Dom Paulo Evaristo Arns

Luiz Eduardo W. Wanderley

Departamento de Sociologia, Pontifícia Universidade Católica, São Paulo/SP, Brasil

O livro é uma biografia fecunda da pessoa extraordinária de Dom Paulo Evaristo Arns, cardeal da Igreja Católica, desde 1966, com foco na cidade de São Paulo. Ele, também, é um cidadão proeminente, por sua atuação local, nacional e internacional – foi indicado como cidadão honorário em 38 localidades do Brasil.

São 65 capítulos com contribuições de autores os mais variados, composto de 359 ilustrações, com fotos, trechos de documentos, recortes de jornais e revistas, desenhos, charges e textos singelos e coloquiais.

Um resumo do livro pode ser lido na Apresentação do organizador principal – Ricardo Carvalho –, assim expresso:

Em qualquer capítulo você vai encontrar, independente do ano, uma ação de dom Paulo em defesa dos oprimidos e dos Direitos Humanos, contra a censura, a favor da liberdade, incentivando a organização do povo em comunidades, apoiando os movimentos sociais, denunciando a tortura de presos políticos, enfrentando militares – independentemente da patente – oferecendo a Catedral da Sé para missas e cultos ecumênicos.

Suas "vidas" contribuíram, de modo relevante, para a construção da democracia, na cidade paulistana, com irradiações para todo o Brasil e mesmo para o exterior. Uma democracia que abrange as dimensões política, econômica, social, cultural, religiosa.

De sua rica trajetória, ressalto alguns trechos dos autores, que marcaram época em circunstâncias as mais diversificadas.

Revisitando a sua história pessoal, Leonardo Boff cita três paixões que animam a sua vida: a paixão incandescente por Deus, a paixão compassiva pelos pobres na perspectiva de sua libertação, e a paixão lúcida pela inteligência.

Uma das influências que o marcaram foi a teologia da libertação, motivo de resistências dos setores conservadores na sociedade e na própria Igreja institucional, com foco na Cúria Romana. Um trecho do documento enviado a Roma por ele para a Congregação da Doutrina da Fé (leia-se cardeal Ratzinger), diz bem de sua posição: "Na América Latina [...] a libertação é o drama de cada dia, o sangue, a fome, a humilhação e a honra de centenas de milhões de pessoas que lutam para sobreviver por causa do fechamento egoísta ou da indiferença de uma minoria privilegiada aliada às potências deste mundo". Nesse sentido, ele se pronunciou favoravelmente e colocou em prática obras e meios para a libertação dos pobres, pois é a vida de Jesus que conduz a todos aos pobres e à sua libertação. Como é conhecido, por irradiação do Concílio Vaticano II, nas reuniões dos bispos em Medellín e Puebla, no Conselho Episcopal Latino-Americano (Celam), foi acertada a "opção preferencial pelos pobres". Um exemplo marcante em São Paulo foi a Operação-Periferia e o apelo do cardeal: "A periferia nos pede ação intensa e imediata, e não apenas palavras e bons propósitos". Um objetivo expressivo foi o apoio que Dom Paulo emprestou à Coleção Teologia e Libertação, que contou, na cerrada oposição de setores do Celam e de Roma, com a iniciativa de um Comitê de Patrocínio para o Comitê Editorial, também encabeçado por ele.

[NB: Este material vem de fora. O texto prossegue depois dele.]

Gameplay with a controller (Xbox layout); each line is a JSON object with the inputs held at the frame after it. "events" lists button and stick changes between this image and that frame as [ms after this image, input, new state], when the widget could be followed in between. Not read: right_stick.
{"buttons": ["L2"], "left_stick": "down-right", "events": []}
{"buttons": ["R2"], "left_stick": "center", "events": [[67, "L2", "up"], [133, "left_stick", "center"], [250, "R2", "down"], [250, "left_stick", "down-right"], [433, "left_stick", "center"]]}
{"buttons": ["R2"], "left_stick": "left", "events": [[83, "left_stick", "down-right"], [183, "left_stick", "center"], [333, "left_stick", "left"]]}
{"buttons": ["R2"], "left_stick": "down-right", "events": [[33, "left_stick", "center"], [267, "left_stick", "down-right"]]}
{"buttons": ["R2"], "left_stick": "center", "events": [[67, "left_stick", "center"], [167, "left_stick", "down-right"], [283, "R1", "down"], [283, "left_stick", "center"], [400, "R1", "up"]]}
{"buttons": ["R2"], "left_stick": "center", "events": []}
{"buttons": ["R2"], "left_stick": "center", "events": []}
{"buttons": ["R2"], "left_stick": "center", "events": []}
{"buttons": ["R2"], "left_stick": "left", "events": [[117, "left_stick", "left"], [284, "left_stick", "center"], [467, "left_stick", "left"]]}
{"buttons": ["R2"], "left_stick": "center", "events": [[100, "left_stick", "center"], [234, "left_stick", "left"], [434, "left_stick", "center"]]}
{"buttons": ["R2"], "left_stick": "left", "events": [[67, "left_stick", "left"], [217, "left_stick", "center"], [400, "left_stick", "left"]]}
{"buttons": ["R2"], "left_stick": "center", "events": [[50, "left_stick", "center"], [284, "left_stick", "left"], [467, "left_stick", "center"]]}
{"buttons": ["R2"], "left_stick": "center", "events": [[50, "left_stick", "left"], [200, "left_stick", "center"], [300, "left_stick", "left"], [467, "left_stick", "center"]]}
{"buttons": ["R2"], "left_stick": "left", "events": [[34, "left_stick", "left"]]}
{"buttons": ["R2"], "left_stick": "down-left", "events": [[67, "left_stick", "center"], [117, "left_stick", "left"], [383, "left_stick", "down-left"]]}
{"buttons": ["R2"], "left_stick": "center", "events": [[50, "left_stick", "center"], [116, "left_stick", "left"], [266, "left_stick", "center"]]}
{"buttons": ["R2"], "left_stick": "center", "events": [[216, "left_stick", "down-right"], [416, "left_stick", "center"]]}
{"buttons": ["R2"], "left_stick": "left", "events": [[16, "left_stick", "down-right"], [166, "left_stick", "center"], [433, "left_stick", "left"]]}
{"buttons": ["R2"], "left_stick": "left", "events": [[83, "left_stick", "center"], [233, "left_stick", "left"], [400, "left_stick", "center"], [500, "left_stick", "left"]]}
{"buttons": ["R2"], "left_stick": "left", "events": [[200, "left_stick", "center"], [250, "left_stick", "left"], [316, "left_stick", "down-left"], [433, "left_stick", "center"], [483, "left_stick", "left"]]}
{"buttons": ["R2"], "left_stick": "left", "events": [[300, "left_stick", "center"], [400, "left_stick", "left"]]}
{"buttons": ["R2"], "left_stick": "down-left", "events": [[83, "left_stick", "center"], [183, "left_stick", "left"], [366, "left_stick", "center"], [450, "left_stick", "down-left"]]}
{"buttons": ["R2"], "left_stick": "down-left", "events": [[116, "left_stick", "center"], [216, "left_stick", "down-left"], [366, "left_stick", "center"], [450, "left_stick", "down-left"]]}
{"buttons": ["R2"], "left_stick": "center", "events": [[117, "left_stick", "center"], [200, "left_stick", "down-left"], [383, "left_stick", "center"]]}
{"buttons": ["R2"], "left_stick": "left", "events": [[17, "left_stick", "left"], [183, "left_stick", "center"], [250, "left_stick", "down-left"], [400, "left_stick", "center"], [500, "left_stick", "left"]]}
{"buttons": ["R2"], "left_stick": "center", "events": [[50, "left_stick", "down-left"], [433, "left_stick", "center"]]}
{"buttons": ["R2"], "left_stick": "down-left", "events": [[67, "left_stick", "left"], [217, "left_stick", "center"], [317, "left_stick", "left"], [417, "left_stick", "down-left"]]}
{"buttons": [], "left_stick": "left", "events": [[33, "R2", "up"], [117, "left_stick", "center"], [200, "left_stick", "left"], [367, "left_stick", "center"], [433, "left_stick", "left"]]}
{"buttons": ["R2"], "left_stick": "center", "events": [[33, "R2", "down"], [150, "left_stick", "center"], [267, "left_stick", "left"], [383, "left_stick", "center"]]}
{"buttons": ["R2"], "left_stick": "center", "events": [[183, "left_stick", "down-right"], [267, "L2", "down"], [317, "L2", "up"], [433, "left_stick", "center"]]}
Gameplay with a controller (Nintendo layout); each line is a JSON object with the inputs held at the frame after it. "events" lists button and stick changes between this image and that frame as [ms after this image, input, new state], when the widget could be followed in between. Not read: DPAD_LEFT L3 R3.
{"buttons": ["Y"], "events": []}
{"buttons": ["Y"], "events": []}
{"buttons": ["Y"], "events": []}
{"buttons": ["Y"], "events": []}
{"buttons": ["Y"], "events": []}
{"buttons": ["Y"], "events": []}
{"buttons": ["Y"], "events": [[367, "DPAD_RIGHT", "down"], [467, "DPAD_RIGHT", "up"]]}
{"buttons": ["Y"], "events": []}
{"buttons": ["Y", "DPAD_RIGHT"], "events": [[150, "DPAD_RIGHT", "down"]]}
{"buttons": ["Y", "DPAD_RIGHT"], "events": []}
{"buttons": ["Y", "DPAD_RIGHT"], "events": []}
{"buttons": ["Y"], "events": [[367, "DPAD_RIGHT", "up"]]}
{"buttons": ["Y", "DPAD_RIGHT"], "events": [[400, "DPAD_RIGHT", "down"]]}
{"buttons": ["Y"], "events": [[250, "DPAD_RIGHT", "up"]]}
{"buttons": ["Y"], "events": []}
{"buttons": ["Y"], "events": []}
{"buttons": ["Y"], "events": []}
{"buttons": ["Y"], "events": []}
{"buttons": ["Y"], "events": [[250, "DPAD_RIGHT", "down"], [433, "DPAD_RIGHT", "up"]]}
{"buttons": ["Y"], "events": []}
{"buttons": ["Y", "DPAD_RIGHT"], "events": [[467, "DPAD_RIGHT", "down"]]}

Como é conhecido, ele arriscou a própria vida para defender os que o regime julgava "subversivos". Uma contribuição poderosa foi o livro que ele elaborou, com o pastor Wright, intitulado Brasil nunca mais, com relatos de torturas e com sustentação em fontes oficiais dos tribunais militares, corroborando a volta à democracia. Na esfera da defesa dos direitos humanos, ele reagiu contra os opressores – o título do presente livro "O cardeal da resistência" é um mote preciso do que realizou –, com a distribuição de milhares de exemplares da Declaração Universal dos Direitos Humanos, por iniciativa da arquidiocese, bem como em suas conferências sobre essa temática. A repórter Mônica Dallari conseguiu resgatar as 46 fichas do Dops para acompanhar o considerado "subversivo" Dom Paulo. Um dado significativo foi a voz do cardeal no caso de Vladimir Herzog, que os militares anunciaram sua morte como suicídio, e Dom Paulo anunciou que "Herzog foi assassinado" pelo DOI-Codi.

Em 1972, foi criada por ele a Comissão Justiça e Paz de São Paulo, cujo objetivo central era o de anotar os fatos relacionados com as prisões de opositores políticos ao regime, e os fatos eram encaminhados a Dom Paulo que os encaminhava ao conhecimento do general-comandante do II Exército. Considerado como adversário do regime militar, os chefes militares procuraram cercear seus pronunciamentos, fecharam a Rádio 9 de Julho e instalaram a censura na redação do jornal O São Paulo. No seio da própria Igreja houve conflitos entre a Comissão Justiça e Paz de São Paulo e a Comissão Nacional de Justiça e Paz, sediada no Rio de Janeiro. Dentre as colocações dos distintos membros da Comissão, demonstrando a participação do cardeal e sua figura enriquecedora, uma frase registrada por José Carlos Dias sintetiza bem como ele era reconhecido: "[...] Dom Paulo terá sido das figuras humanas mais impressionantes que tive a graça de conhecer [...] Sua simpatia pessoal, seu sorriso amigo, seu olhar implacável, emolduram da figura de santidade que gravo no coração".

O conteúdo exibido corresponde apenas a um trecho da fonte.